Europe in the spotlight

Mondelez's volumes were down in Europe for the fourth quarter and the full year, despite price increases being more limited than in some of the inflation-hit emerging markets.

The company pointed to its "strategic actions" to improve its revenue mix and its volumes improved throughout 2015. Margins, however, rose by 190 basis points.

Mondelez faced questions on its performance in Europe but Rosenfeld insisted underlying sales growth in the fourth quarter was "modestly higher".

She added: "The aggregate revenue in the fourth quarter for Europe was down about 1.1%; it was almost entirely fueled by these strategic actions. We're very pleased to see our share trends improving, particularly in chocolate, which was the hardest hit because of pricing actions, especially in the UK and Germany, as well as we saw improvement in biscuits in France. At the same time, we were driving significant margin expansion, up over 200 basis points for the year. So, we're very pleased with the exiting position of Europe. I think they are well positioned from a margin and a profitability perspective now to grow off of that base."

2016 sales forecast - how should it be seen?

Mondelez predicted a 2% rise in organic net revenue for 2016, which include an impact worth just over 1% from cutting SKUs. The company therefore expects to grow in-line with its categories. The Trident and Halls owner did not provide estimates for how it sees volume/mix and pricing panning out but, given inflation in some emerging markets (for example, Brazil), one could have concluded volumes are expected to be down again this year. In fact, Rosenfeld confirmed as much on a conference call with analysts.

Mondelez's top-line forecast for 2016 was below analysts' consensus and was, in all likelihood,  a key factor in the slump in its stock price yesterday, which was down over 6%.

Speaking to analysts yesterday on a conference call, Rosenfeld sought to underline how Mondelez's sales target had been set with its margin goal - and what she called "a challenging macro environment" in mind.

"Don't forget that we are growing essentially in line with our categories in 2016, while we're expanding margins by about 200 basis points. And I think it's our ability to drive top and bottom line as one of the things that will continue to distinguish us," she said.

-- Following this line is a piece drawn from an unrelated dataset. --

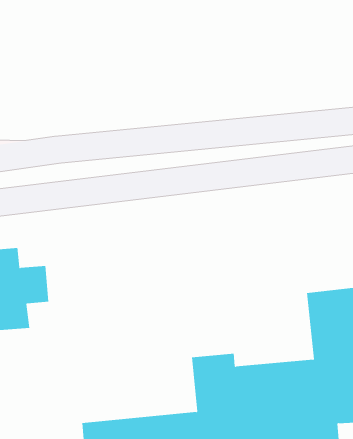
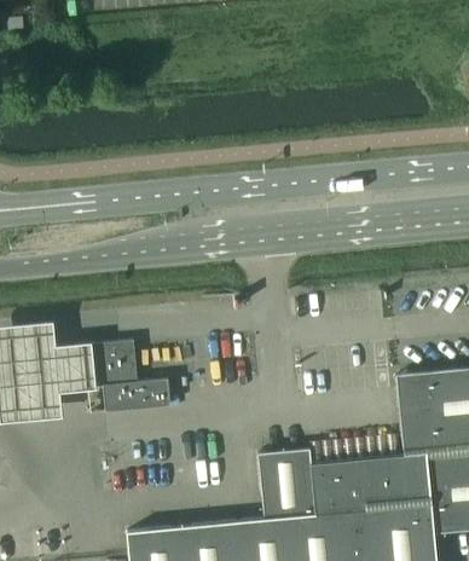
building: none -> [85,340,170,410]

On the call, Barclays Capital analyst Andrew Lazar estimated that, excluding actions on SKUs, Mondelez was estimating its organic net revenue would in fact grow faster in 2016 than 2015. However, he asked, given the challenging trading conditions and the fact the company was expecting category growth to slow, why Mondelez was forecast an acceleration in its underlying sales.

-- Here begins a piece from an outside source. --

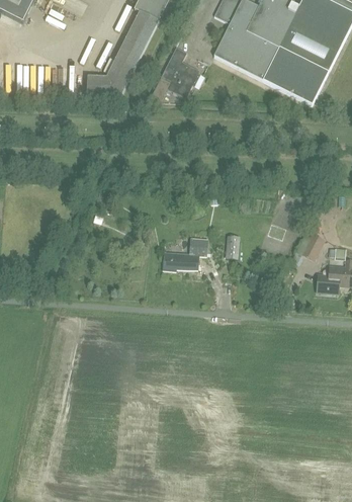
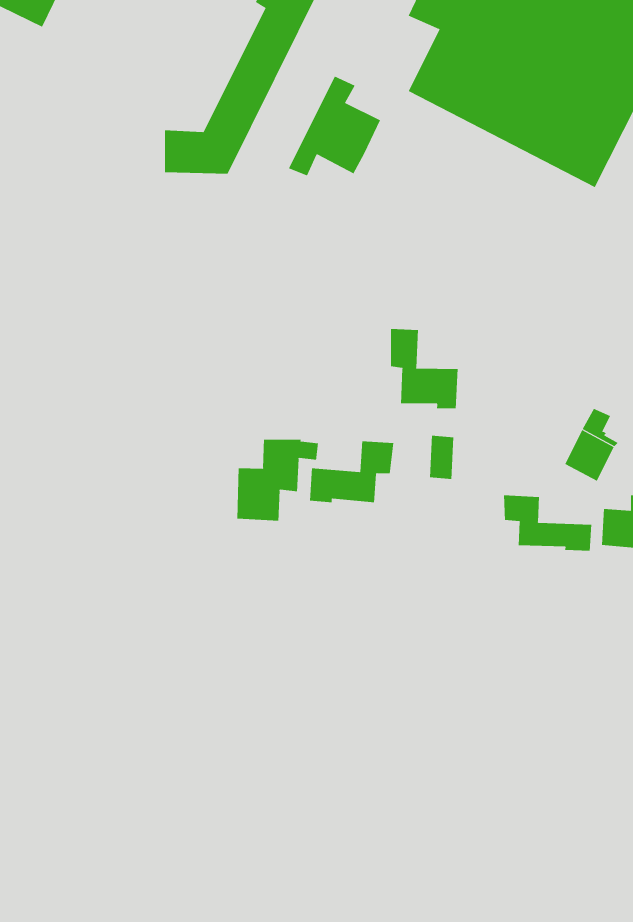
building: none -> [390,328,458,409]
building: none -> [237,439,319,522]
building: none -> [503,495,592,551]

"It reflects the underlying strength of our business fundamentals," Rosenfeld insisted. She said Mondelez would continue to invest behind its brands and make progress on volume and mix. "There's obviously a lot of moving pieces in this challenging environment. But we're doing what we said we're going to do. We think our underlying business is sound, and we think we're well-positioned to continue to deliver strong growth in a challenging environment," she added.

Mondelez's new margin target

For 2016, Mondelez forecast margins of between 15% and 16%, in line with its targets. However, yesterday's announcement included a target for the 2018 fiscal year, by when it expects to achieve operating margins of 17-18%.

Along with the 2016 top-line forecast, this new target appears to have disappointed investors. Gladden sought to play down the significance of the target. "It really is just better line of sight to the actions that we're working now to deliver on this target. Good momentum and cost reduction programmes as we execute on those plans, supply chain. As you know, those actions continue even beyond 2016 and 2017, and that will continue to generate benefits. So it's really not anything new or incremental. It's the same playbook," he said.

Stifel's Chris Growe was sanguine. "It seems many investors were keyed in on 18% or higher as a target so, while perhaps disappointing to some, provides an achievable target and on that allows for proper reinvestment in the business."